As always Krough, one of a kind and expertly done!


----------



## Lilly (Jun 13, 2006)

well well Welcome back stranger...
very nice ,
wings anyone


----------



## dave the dead (Jan 31, 2007)

Wow Krough! That's all I have to say.....very original prop, from the master of originality.


----------



## slimy (Jul 12, 2006)

krough, been missing ya. 

Nice to see that you haven't gone straight.

You are just wrong, in a creepy sort of way.

Really, really wrong.


----------



## Revenant (Mar 17, 2007)

You don't work for Lloyd Kauffman at Troma Films, do you?

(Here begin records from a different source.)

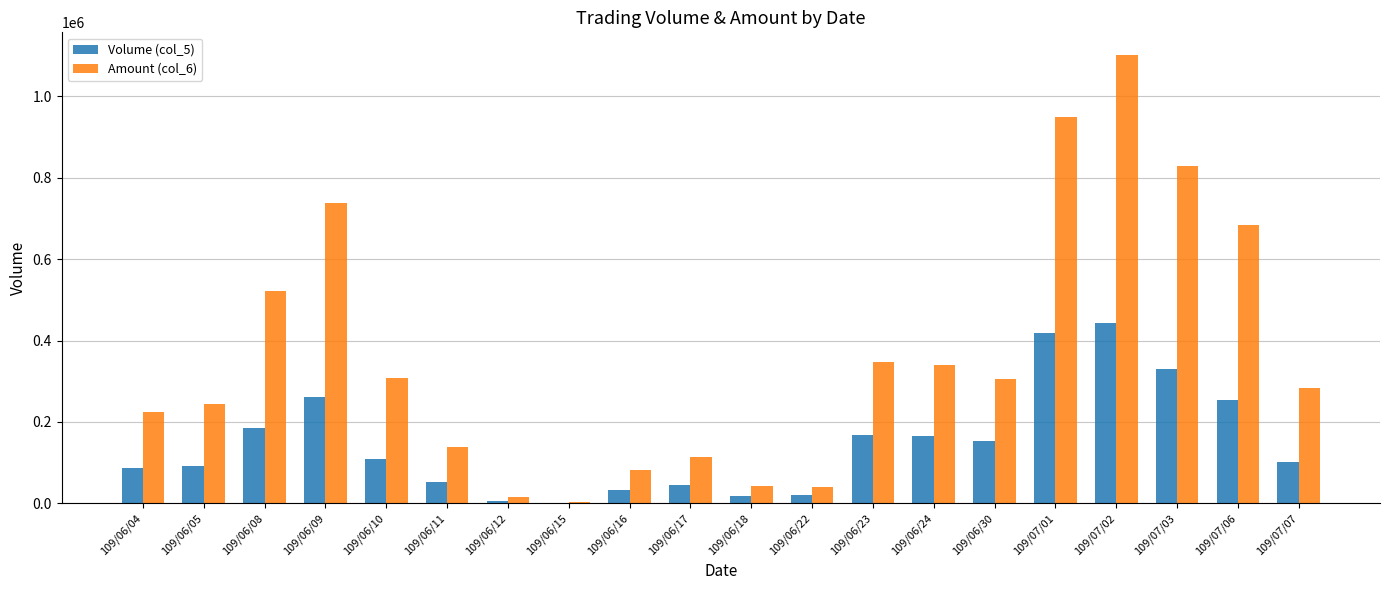

What is the spread (max minus min) of values at 109/06/11?

85830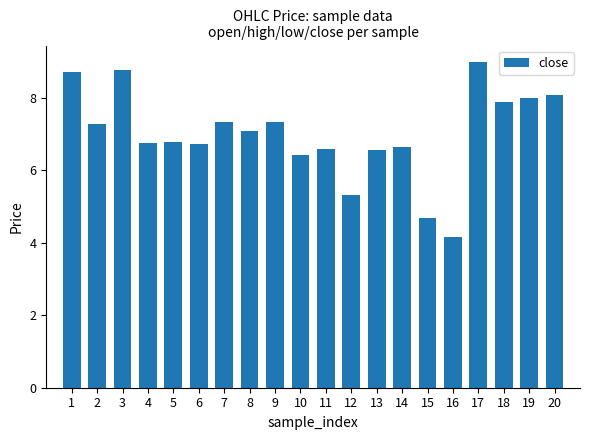

What is the value of the 19th bar from the left?

8.0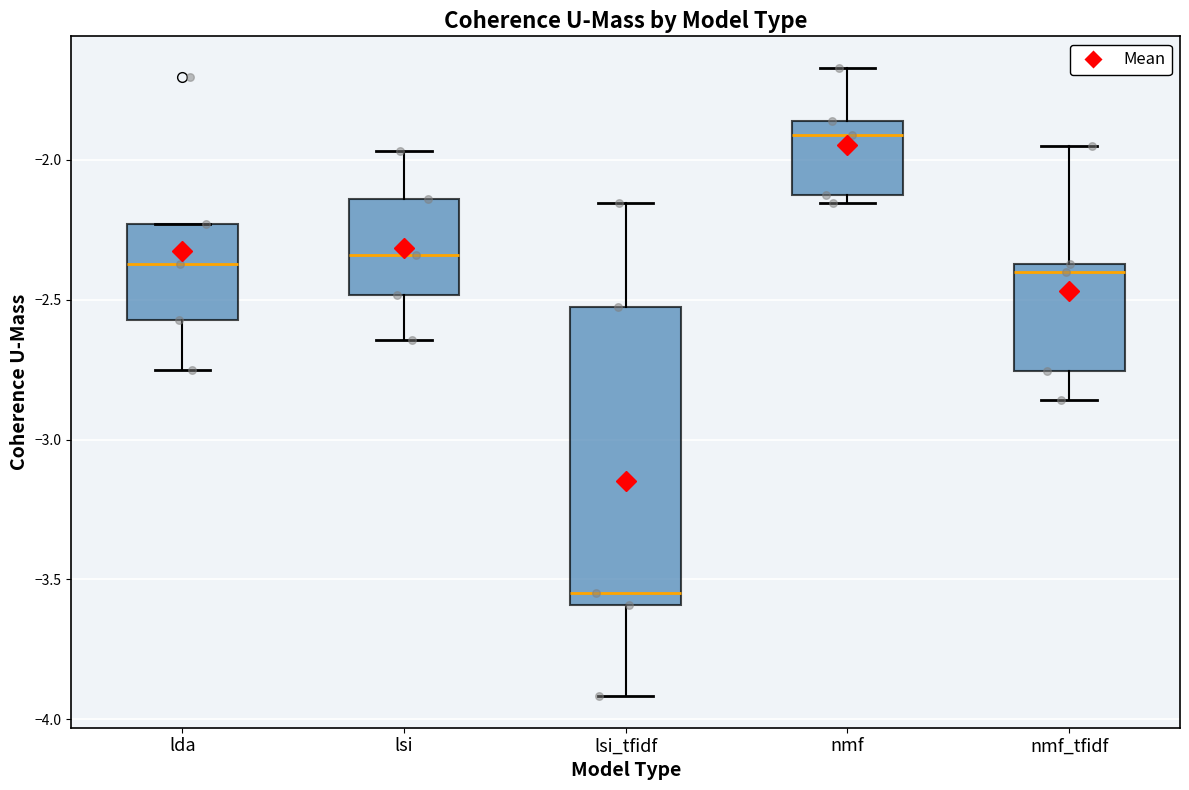

Which box has the highest median line?

nmf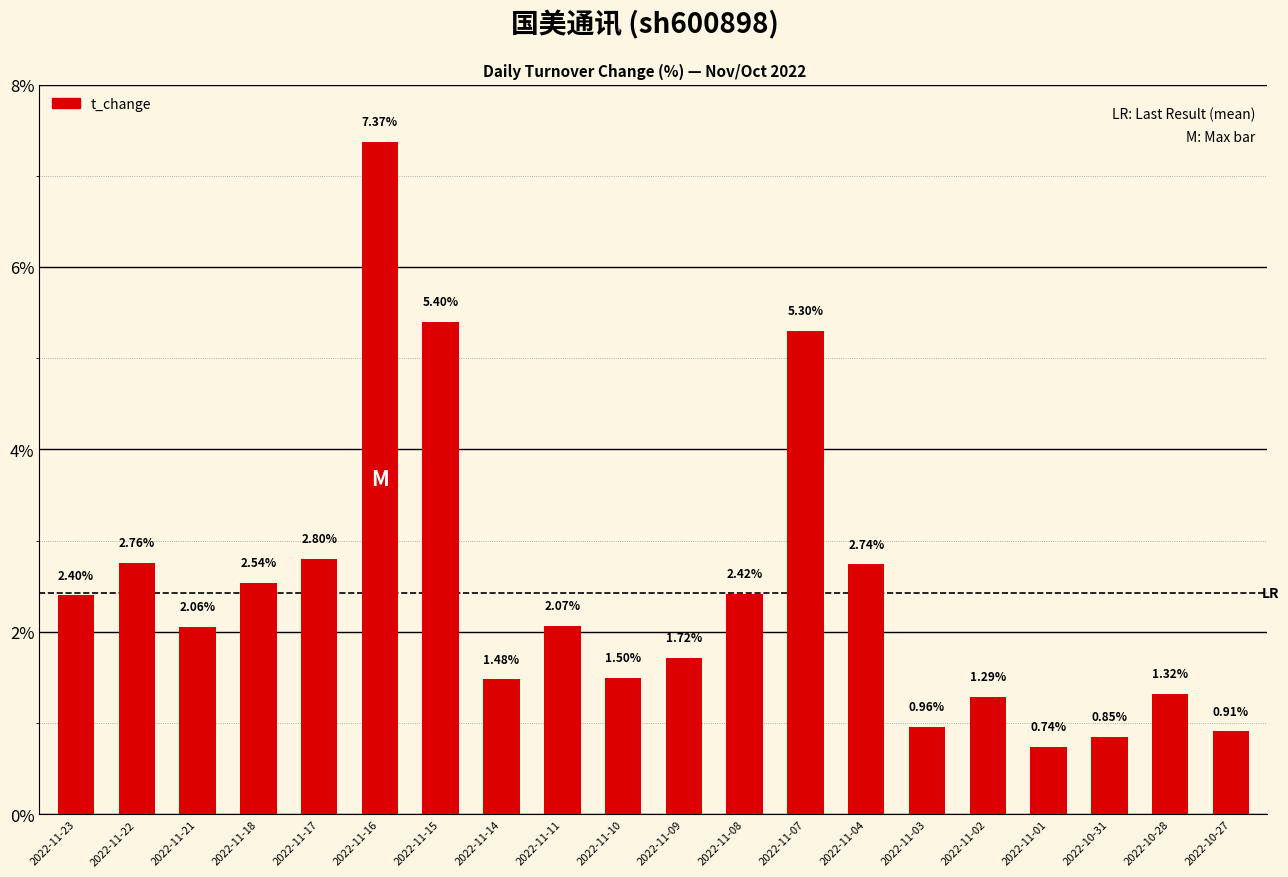

Which label corresponds to the largest value in the chart?

2022-11-16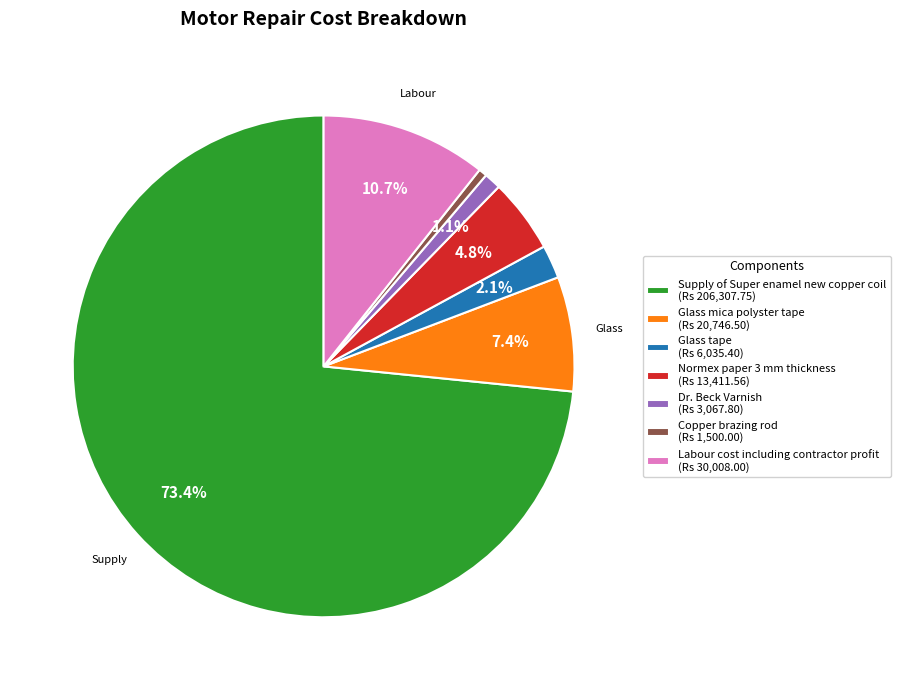

To the nearest percent, what is the difference between the Normex paper 3 mm thickness and Glass tape slice percentages?

3%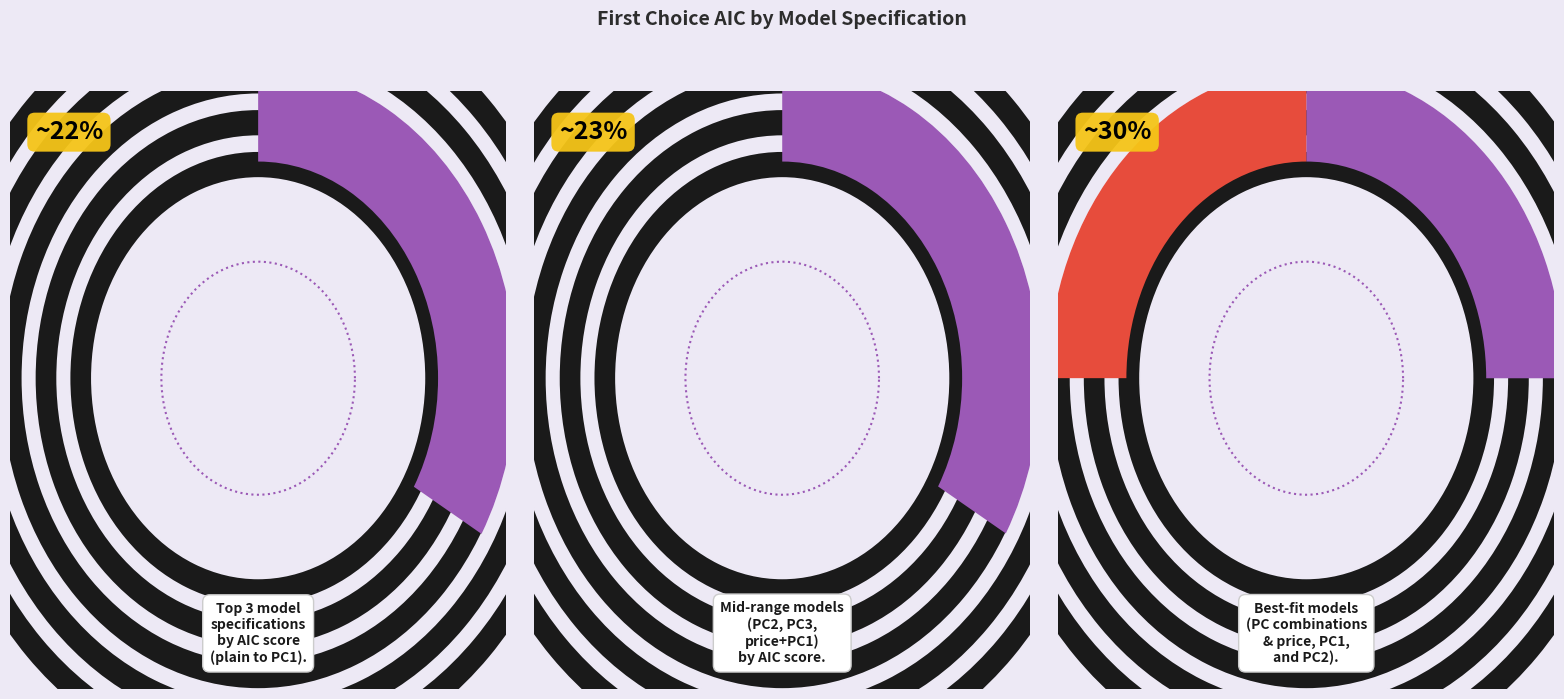

Is price and PC3 the majority of the pie?

No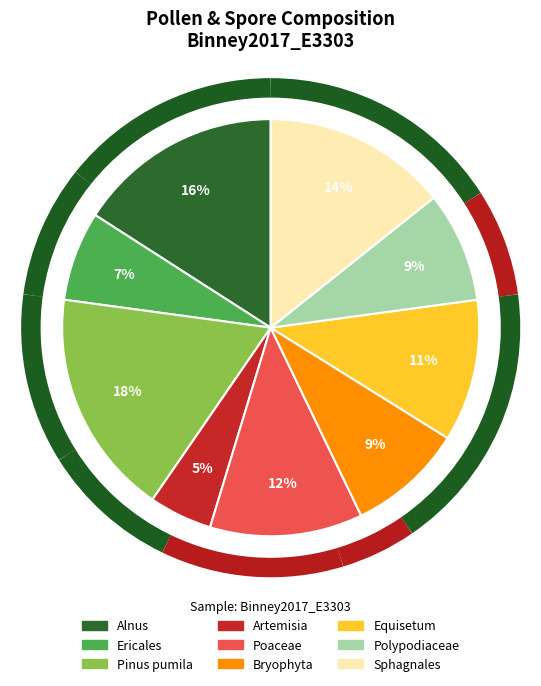

Approximately how many times larger is the value at Polypodiaceae compared to Equisetum?

0.8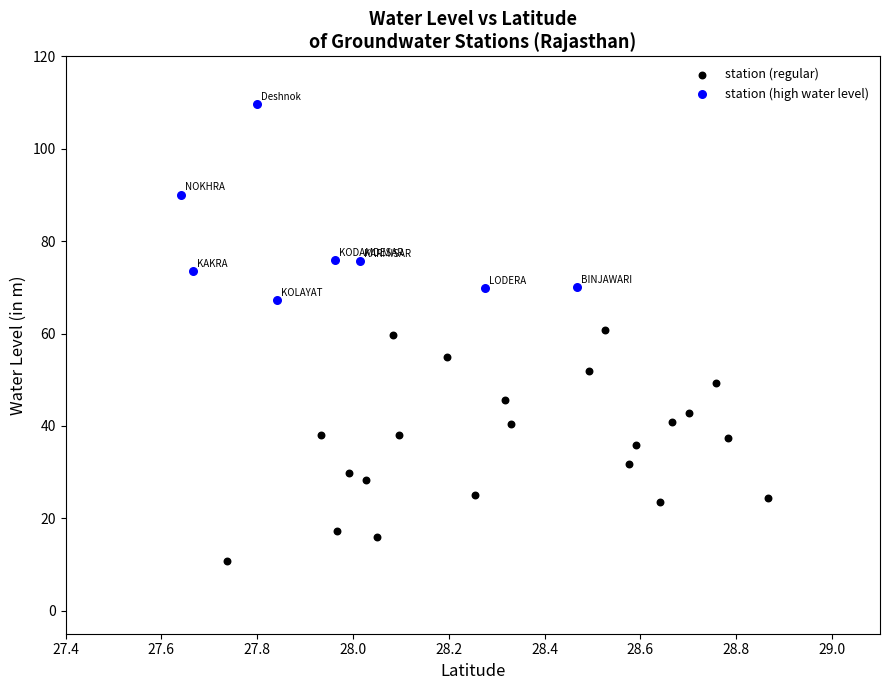

Which series has the largest Y range (max minus min)?

station (regular)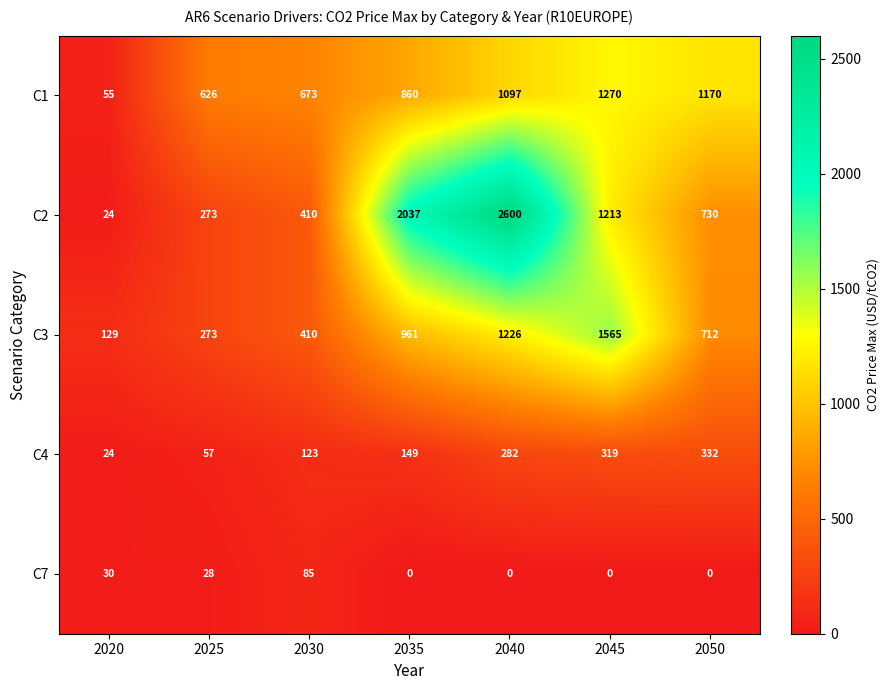

Is it true that C4 equals 282 at 2040?

True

That looks like it should have been one of the chicken zombies from _Poultrygeist._:zombie:


----------



## Lauriebeast (Feb 27, 2007)

I love it Krough....it's so "you" hehe


----------



## Sickie Ickie (Jun 20, 2006)

I love Troma Films! Have you considered life as a prop artist, Krough?


----------



## Wyatt Furr (Jun 5, 2006)

Chicken Zombies!!!!!!
Now another reason not to leave the big city......


----------



## Ghostess (Aug 21, 2005)

Wow... that thing is... well... wow.... I wish I had some of the imagination that you do Kurt.


----------



## ScareFX (Aug 18, 2004)

Another outstanding prop Krough. A nice twisted blend.


----------



## pyro (Oct 7, 2006)

wow krough---thats sick, in a good way


----------



## DeadSpider (Feb 3, 2006)

Very original, very dark. Nice detailing. I love it.

mmmm tapeworms.....  

Excellently disturbing piece Krough.


----------



## turtle2778 (Jul 9, 2006)

I flipped in here on this to see what you created Krough, and my 5 year old son was passing by at the time so he looked over...he jumped back about a foot. I laughed until i cried so it must be a good one. Great job. Creepy though.


----------



## TwistedDementia (May 2, 2007)

Yuk... I like it, that should get the TOT's doing the double take.
And thanks turtle, you inspired me to have my 6yo daughter take a peek and now she's giving me 'the look'. LOL


----------



## DeadSpider (Feb 3, 2006)

My 5 year old looked at it too.. 
he said 'OOOO' and then 'oh we should make one like that mom', then he frowned and said 'but it will scare all the kids too much and no one will come for candy'. and then gave me that evil little grin he inherited from me.


----------



## Frighteners Entertainment (Jan 24, 2006)

Now, that made me laugh!
Oh, Kurt, you need more meds! LOL


DeadSpider said:


> My 5 year old looked at it too..
> he said 'OOOO' and then 'oh we should make one like that mom', then he frowned and said 'but it will scare all the kids too much and no one will come for candy'. and then gave me that evil little grin he inherited from me.


----------



## Sickie Ickie (Jun 20, 2006)

I just showed my 2 year old this, and he said," Wow!" and smiled a great big smile as he came closer for another look.


----------



## Lakeside Haunt (May 31, 2007)

I think I'm going to barf now that thing is disgusting great work!


----------



## slightlymad (May 25, 2006)

Only from the mind of krough could something like that be born.


----------



## CerysCrow (Jan 22, 2007)

"Twisted" doesn't even begin to describe this! Wow.


----------



## Spooklights (Jul 4, 2006)

I like! I like! Only YOU can make chickens scary, Krough. That thing would give me nightmares!


----------



## Ghoulbug (Apr 24, 2007)

Ha ha ..i love it but the tapeworm grosses me out!! ewwww


----------